3. Suara
Akhirnya, sang pangeran telah memantapkan diri untuk menetap di sana. Di dalam lubang yang sepi itu tak akan terpikir jika ada orang lain yang lebih dulu berada di sana. Tetapi, terdengar suara bisik-bisik yang cukup besar dan menakutkan. Mungkin karena dinding lubang yang menimbulkan gema, sehingga suara bisik-bisik tersebut terdengar besar. Erza mulai ketakutan. Pikirannya mulai kacau. Dia berpikir bahwa suara bisik-bisik tersebut merupakan suara hantu yang diceritakan banyak orang. Hantu yang selalu muncul di tempat angker, memakai pakaian putih, dan ada yang berjalan dengan cara melompat-lompat, berjalan biasa, atau menyeret tubuhnya sendiri. Penampilannya pun kacau balau. Rambutnya kacau, mukanya putih, matanya lebam, luka parah di muka, punggungnya berlubang, atau apa saja yang pernah didengarnya tentang itu.
Suara itu semakin besar. Erza pun benar-benar ketakutan. Mukanya pucat pasi. Kakinya gemetaran. Mukanya mulai mengeluarkan keringat dingin. Dia langsung melakukan ancang-ancang dan kabur.
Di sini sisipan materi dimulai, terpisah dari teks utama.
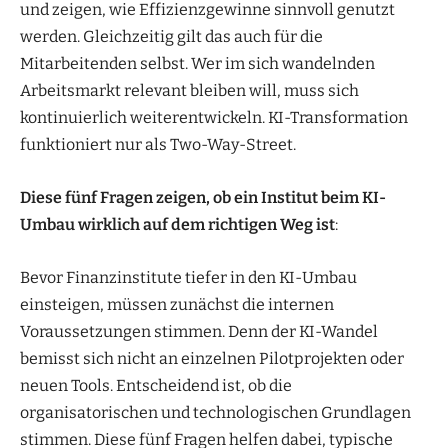
und zeigen, wie Effizienzgewinne sinnvoll genutzt
werden. Gleichzeitig gilt das auch für die
Mitarbeitenden selbst. Wer im sich wandelnden
Arbeitsmarkt relevant bleiben will, muss sich
kontinuierlich weiterentwickeln. KI-Transformation
funktioniert nur als Two-Way-Street.
Diese fünf Fragen zeigen, ob ein Institut beim KI-
Umbau wirklich auf dem richtigen Weg ist
:
Bevor Finanzinstitute tiefer in den KI-Umbau
einsteigen, müssen zunächst die internen
Voraussetzungen stimmen. Denn der KI-Wandel
bemisst sich nicht an einzelnen Pilotprojekten oder
neuen Tools. Entscheidend ist, ob die
organisatorischen und technologischen Grundlagen
stimmen. Diese fünf Fragen helfen dabei, typische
Erza berteriak tak karuan. Entah apa yang diteriakkannya. Apakah ingin meminta tolong, meneriakkan kata hantu, memanggil ibunya, latah, mengatai orang tersebut, atau dia meneriakkan hal-hal yang lain? Kesimpulannya, dia seperti orang hilang kesadaran. Apakah itu seperti epilepsi, ganggoan jiwa, sarafnya rusak, atau sesuatu yang lain yang menyangkut kesadarannya? Terserah pembaca menganggapnya apa.
Dia langsung menuju tempat awal dia masuk. Tetapi, suara itu semakin mendekatinya. Dia langusng menaiki tebing tersebut dan kembali ke dalam hutan. Suara itu tetap terdengar. Dia berlari terengah-engah. Akhirnya, ketika suara tersebut tidak terdengar lagi, dia berhenti berlari. Sekarang, dia lebih waspada terhadap sekitarnya. Dia takut jika terjadi sesuatu yang lebih mengerikan. Seharusnya, karena dia belum pernah pegi ke hutan, dia akan ketakutan dengan suara-suara di dalam hutan tersebut. Seperti suara burung hantu pada malam hari. Dia seharusnya menyadari bahaya di dalam hutan. Salah satunya ular. Gigitan atau lilitan ular dapat melukainya, bahkan membunuhnya. Sepertinya, dia sudah menyadarinya. Maka, dia mulai bersiap-siap membuat bivak alam dan membuat api. Dia mendapatkan pengetahuan itu dari buku yang pernah dibacanya. Tetapi, tetap saja dia tidak bisa melakukannya dengan benar. Dia terus mencoba, mencoba, dan mencoba. Tetapi, tetap saja usahanya gagal. Akhirnya dia putus asa. Di tengah keputus-asaannya, dia melihat sebuah goa. Dia tertarik untuk memasukinya. Tetapi, dia teringat dengan suara misterius yang menyeramkan itu. Dia membatalkan niatnya memasuki goa tersebut. Tetapi, langit pada saat itu berwarna gelap sekali dan menunjukkan bahwa ia sedang tidak bersahabat. Satu per satu air turun dari langit. Semakin lama semakin deras. Erza pun tidak punya pilihan lain kecuali berteduh di dalam goa tersebut.
Di dalam goa tersebut Erza terkejut melihat banyak senjata prajurit yang sudah berantakan dan perbekalannya yang sudah cukup basi, walaupun masih ada yang belum basi. Seperti buah-buahan. Lebih terkejut lagi saat dia melihat darah dan badan orang-orang yang terbunuh. Ada yang kepalanya buntung, kepalanya terbelah, terhunus pedang, tertusuk panah, dan lain-lain. Keadaan dalam goa tersebut seperti sangat tak terurus. Sudah tak terurus, dijadikan sangat tak terurus pula. Bulu kuduk Erza merinding. Tak punya pilihan, dia menetap di dalam sana untuk satu malam dan berharap semoga esok pagi langit telah cerah kembali. Dia pun melihat kesempatan. Dia mengambil senjata para prajurit seperti panah dan pedang dan mengambil perbekalan yang masih layak untuk dimakan. Karena lelah, akhirnya dia tak dapat menahan kantuknya dan tertidur. Sambil tertidur, dia berdo'a semoga besok sudah cerah kembali. Di tengah gelap dan dinginnya hutan malam itu, ditambah dengan derasnya air hujan, Erza tetap tertidur lelap dengan berselimut pakaian bekas prajurit yang terbunuh dalam goa tersebut.